Стили общения матери и сына с окружающими сильно различались, и это проявилось в том, как они распределили между собой роли хозяев в отношении гостей Макса, о чем свидетельствует их поведение на террасе. В известной степени такая ролевая игра была результатом своеобразного сговора, поскольку каждый из них привносил в дело ведения совместного хозяйства то, что мог. Однако порой она отражала и борьбу, которую они вели за то, чтобы сгладить различия в своем характере и поведении, которую оба выражали посредством театрального преувеличения. Например, в тот день за обедом (обед представлял собой один из центральных моментов бытового общения в жизни кружка) Елена Оттобальдовна строго и точно распределяла порции между всеми сидящими за столом. Тем временем Макс дал волю тому, что, вполне возможно, чувствовали остальные, – естественному нетерпению и волнению людей, предвкушающих пищу:
– Ма-а-ма! Если можно – мне без очереди! Я не могу ждать!
Я очень хочу!
Елена Оттобальдовна – в свою очередь – разыгрывала суровую справедливость:
– Все получат по очереди!
– Но я, мама, не могу ждать! Не в силах.
– Тогда ты получишь последним!
Но дележ кончился благополучно. Мы тоже получили – каждый свою долю [там же: 275].

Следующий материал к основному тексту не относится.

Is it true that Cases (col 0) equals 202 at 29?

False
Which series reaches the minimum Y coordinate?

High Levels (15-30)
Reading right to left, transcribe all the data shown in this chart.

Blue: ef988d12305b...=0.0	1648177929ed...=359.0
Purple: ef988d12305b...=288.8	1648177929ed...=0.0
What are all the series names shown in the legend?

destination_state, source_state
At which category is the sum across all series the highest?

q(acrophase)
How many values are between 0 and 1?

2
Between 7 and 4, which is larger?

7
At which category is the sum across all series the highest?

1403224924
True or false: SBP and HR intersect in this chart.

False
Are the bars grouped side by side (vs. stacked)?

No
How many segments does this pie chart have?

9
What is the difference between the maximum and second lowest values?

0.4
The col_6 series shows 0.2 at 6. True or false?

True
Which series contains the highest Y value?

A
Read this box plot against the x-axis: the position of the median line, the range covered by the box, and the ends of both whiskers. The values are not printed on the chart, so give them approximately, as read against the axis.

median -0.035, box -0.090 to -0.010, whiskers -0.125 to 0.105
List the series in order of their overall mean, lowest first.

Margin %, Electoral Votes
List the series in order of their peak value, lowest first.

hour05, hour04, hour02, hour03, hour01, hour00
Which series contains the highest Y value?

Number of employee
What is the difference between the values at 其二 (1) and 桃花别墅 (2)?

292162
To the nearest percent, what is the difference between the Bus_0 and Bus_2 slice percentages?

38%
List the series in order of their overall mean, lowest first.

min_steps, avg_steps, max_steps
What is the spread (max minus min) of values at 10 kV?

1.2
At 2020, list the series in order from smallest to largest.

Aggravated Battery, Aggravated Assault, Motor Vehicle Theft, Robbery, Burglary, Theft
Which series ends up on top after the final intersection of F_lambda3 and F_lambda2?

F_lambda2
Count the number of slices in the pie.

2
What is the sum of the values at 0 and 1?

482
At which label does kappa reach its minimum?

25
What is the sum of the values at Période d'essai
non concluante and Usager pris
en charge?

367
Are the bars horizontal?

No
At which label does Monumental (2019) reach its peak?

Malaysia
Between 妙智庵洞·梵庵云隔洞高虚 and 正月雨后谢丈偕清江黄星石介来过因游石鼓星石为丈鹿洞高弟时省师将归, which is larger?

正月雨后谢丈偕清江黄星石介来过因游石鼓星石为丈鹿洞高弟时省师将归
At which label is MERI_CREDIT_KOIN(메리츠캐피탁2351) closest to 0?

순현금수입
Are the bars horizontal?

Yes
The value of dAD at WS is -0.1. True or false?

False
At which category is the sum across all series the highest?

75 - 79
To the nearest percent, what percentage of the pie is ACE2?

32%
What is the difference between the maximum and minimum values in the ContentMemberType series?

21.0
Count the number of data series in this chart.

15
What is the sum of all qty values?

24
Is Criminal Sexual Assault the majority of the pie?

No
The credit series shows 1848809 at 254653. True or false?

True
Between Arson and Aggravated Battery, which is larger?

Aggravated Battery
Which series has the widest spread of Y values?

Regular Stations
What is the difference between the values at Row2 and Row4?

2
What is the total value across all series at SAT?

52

Подобные юмористические ролевые игры, не раз упоминаемые в мемуарах и отражающие проблемы власти в доме, являются одним из свидетельств того, каким образом Макс снимал напряженность в отношениях с матерью. Но этим особенности Елены Оттобальдовны и Макса как хозяев и личностей никоим образом не исчерпывались. Многим из их гостей удавалось разглядеть за строгой мужественной внешностью Елены Оттобальдовны довольно застенчивую и ранимую, иногда несчастную женщину; некоторые, например сестры Цветаевы, сблизились с ней, открыв для себя ее теплоту и душевную щедрость. С другой стороны, Макс умел проявлять твердость в вопросах дисциплины: так, когда юные Эфроны оставили на пляже книгу из его обширной библиотеки, он установил правило, запрещавшее впредь кому бы то ни было выносить его книги за пределы библиотеки – их можно было читать только там. Не помогли ни жалобы, ни моральный шантаж со стороны упрямых Эфронов («Ну, Макс! Ты просто-напросто заядлый собственник.
В реальности за выраженной в игровой форме поляризацией манер скрывалось твердое единство в вопросах ведения домашнего хозяйства. Возможно, Макс и Елена Оттобальдовна время от времени серьезно расходились во взглядах на домашние дела, но в воспоминаниях, написанных их гостями, я нигде не нашла намеков на это. Если между хозяином и хозяйкой и случались серьезные размолвки, то они, по-видимому, этого не афишировали. Такой единый фронт был абсолютно необходим для управления домом, хозяйством, в котором часто оказывались такие разные, сложные и даже довольно тяжелые люди. Их успешное партнерство, какие бы проблемы они ни испытывали на начальном этапе, было одной из самых привлекательных черт кружка.
Однако он обладал и другими привлекательными сторонами: например, проявившейся летом 1911 года живой театральной культурой, которая на этой окраине «цивилизованной» России зачастую носила выраженный карнавальный оттенок и обладала реальным потенциалом для самопреобразования ее участников в духе коммунитас[116]
. Мы расстались с Анастасией Цветаевой, когда по приезде в Коктебель на пороге дома ее с распростертыми объятиями встретили Макс и ее сестра Марина; как нам известно, в доме находились еще шестеро молодых гостей, с которыми ей предстояло познакомиться: Фейнберги, Мария Гехтман и Эфроны. В своих воспоминаниях Анастасия упоминает о встрече с Фейнбергами, но о том, что в тот первый день она увиделась с Елизаветой, Верой и Сергеем Эфронами, там не говорится ни слова[117]. Вместо этого она столкнулась с необыкновенным маскарадом, посредством которого домочадцы Волошина сговорились морочить ей голову до следующего утра.